07. Data Modeling 2
Introduction:
The leverage effect measures how far an observation's predictor values are from the mean of all predictor values.
Observations with high leverage have the potential to exert significant influence on the estimated regression coefficients.
Understanding leverage is crucial for identifying influential data points and ensuring the robustness of your regression model.

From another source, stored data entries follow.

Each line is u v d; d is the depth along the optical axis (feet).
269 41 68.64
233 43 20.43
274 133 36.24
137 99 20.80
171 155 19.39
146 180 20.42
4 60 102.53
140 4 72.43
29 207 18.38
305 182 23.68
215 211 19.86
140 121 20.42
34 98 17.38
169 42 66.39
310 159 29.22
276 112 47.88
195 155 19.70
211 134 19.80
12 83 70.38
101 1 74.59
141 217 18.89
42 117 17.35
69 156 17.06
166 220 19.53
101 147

High leverage points significantly influence the regression model, i.e., regression coefficients.
The Hat Matrix (\(\mathbf{H}\)):
The leverage of each observation is given by the diagonal elements \(h_{ii}\) of the Hat Matrix: \[ \mathbf{H} = \mathbf{X} (\mathbf{X}^\top \mathbf{X})^{-1} \mathbf{X}^\top \]
Properties of \(h_{ii}\):
\(0 \leq h_{ii} \leq 1\)
\(\sum_{i=1}^{n} h_{ii} = p\) (number of parameters)
Interpretation:
A high leverage value \(h_{ii}\) indicates that observation \(i\) is far from the mean of the predictor variables.

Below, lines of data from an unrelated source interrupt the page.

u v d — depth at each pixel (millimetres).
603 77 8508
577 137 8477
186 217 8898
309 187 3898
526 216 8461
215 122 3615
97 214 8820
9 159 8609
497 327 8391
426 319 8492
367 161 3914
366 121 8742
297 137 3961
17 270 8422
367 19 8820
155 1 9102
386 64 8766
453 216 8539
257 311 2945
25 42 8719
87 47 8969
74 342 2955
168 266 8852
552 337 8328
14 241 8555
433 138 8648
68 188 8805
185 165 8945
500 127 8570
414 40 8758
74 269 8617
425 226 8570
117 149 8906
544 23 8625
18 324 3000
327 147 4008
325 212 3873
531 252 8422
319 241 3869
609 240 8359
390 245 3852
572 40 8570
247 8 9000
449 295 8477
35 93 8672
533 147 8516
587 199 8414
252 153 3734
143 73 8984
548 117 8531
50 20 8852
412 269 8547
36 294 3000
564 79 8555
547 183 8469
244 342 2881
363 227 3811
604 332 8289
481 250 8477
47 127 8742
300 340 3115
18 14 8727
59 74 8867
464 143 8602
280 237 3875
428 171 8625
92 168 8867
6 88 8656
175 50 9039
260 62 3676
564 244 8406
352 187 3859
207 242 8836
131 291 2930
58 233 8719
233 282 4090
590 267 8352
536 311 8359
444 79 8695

Such observations can significantly influence the estimated regression coefficients.
Example:
\[ \mathbf{X} = \begin{pmatrix} 1 & 1 & 1 \\ 1 & 2 & 4 \\ 1 & 3 & 9 \\ 1 & 4 & 16 \\ 1 & 5 & 25 \\ \end{pmatrix} \quad \mathbf{H} = \begin{pmatrix} .9 & . & . & . & . \\ . & .4 & . & . & . \\ . & . & .5 & . & . \\ . & . & . & .4 & . \\ . & . & . & . & .9 \\ \end{pmatrix} \] The diagonal elements of \(\mathbf{H}\) are the leverage values.
High Leverage Indicates:
An observation with a high leverage value \(h_{ii}\) is far from the mean of the predictor variables.
Identifying High Leverage Points:
A commonly used threshold: \[ h_{ii} > \frac{2p}{n} \]

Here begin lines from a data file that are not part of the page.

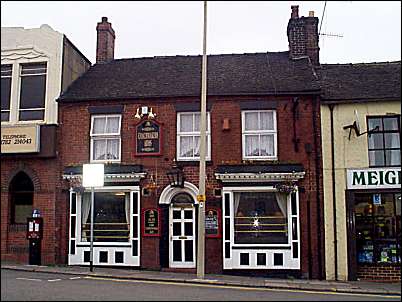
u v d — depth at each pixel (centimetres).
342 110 1758
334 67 2017
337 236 1694
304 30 2034
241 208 1761
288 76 1889
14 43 1947
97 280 1451
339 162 1728
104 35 2188
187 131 1809
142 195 1784
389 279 1672
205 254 1723
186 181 1772
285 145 1756
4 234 1847
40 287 1257
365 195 1723
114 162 1825
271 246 1711
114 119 1861
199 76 1944
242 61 2055
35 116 1903
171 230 1769
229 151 1769
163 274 1623
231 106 1795
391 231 1695
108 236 1808
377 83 1850
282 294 1264
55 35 1930
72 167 1833
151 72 2020
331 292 1373
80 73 2084
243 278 1606
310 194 1720
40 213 1827
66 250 1798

where \(p\) is the number of parameters and \(n\) is the number of observations.
Observations beyond the threshold are considered high-leverage points.
Example:
a) Equidistant predictor values: \[ thr = .8 \quad \mathbf{X} = \begin{pmatrix} 1 & 10 \\ 1 & 20 \\ 1 & 30 \\ 1 & 40 \\ 1 & 50 \\ \end{pmatrix} \quad \text{diag}\left(\mathbf{H}\right) = \begin{pmatrix} .6 \\ .3 \\ .2 \\ .3 \\ .6 \\ \end{pmatrix} \quad \checkmark \] b) Non-equidistant predictor values: \[ \mathbf{X} = \begin{pmatrix} 1 & 1 \\ 1 & 2 \\ 1 & 5 \\ 1 & 10 \\ 1 & 50 \\ \end{pmatrix} \quad \text{diag}\left(\mathbf{H}\right) = \begin{pmatrix} .3 \\ .3 \\ .2 \\ .2 \\ 1. \\ \end{pmatrix} \quad \text{⚠︎} \]
Practical Implications:
High-leverage points may not necessarily be outliers in the response variable but can disproportionately affect the regression model.
Influence of an Observation:
depends on both its leverage and its residual.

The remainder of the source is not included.